What I would like to do is a translation word by word:

From:

+--------------------+
|            sentence|
+--------------------+
|ciao team there a...|
|dear itteam i urg...|
|buongiorno segnal...|
|hi team regarding...|
|hello please add ...|
|ciao vorrei effet...|
|buongiorno ho vis...|
+--------------------+

To:

+--------------------+
|            sentence|
+--------------------+
|hello team there ...|
|dear itteam i urg...|
|goodmorning segna...|
|hi team regarding...|
|hello please add ...|
|hello would effet...|
|goodmorning I see...|
+--------------------+

The schema of the DataFrame is:

root
 |-- sentence: string (nullable = true)

Could anyone please help me?

Thank you very much

PySpark is just the Python API written to support Apache Spark. If you want to use custom python functions, you will have to define a user defined function (udf).

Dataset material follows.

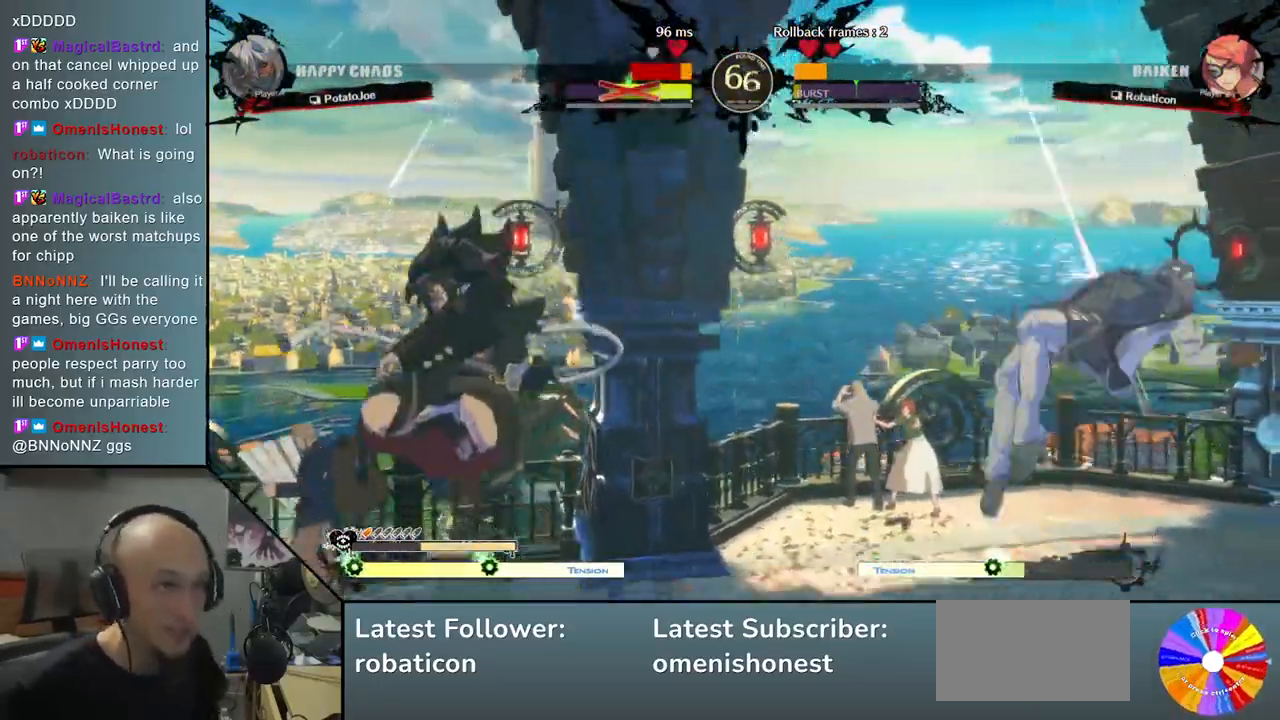
{"buttons": [], "left_stick": "right", "events": []}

Keep your clean_text() function as is (with the translate line commented out) and try the following:

from pyspark.sql.functions import udf
from pyspark.sql.Types import StringType

def translate(c):
  return translator.translate(c, dest='en', src='auto')

translateUDF = udf(translate, StringType())

clean_text_df = uncleanedText.select(
  translateUDF(clean_text(col("unCleanedCol"))).alias("sentence")
)

The other functions in your original clean_text (lower and regexp_replace) are built-in spark functions and operate on apyspark.sql.Column.

Be aware that using this udf will bring a performance hit. See: Spark functions vs UDF performance?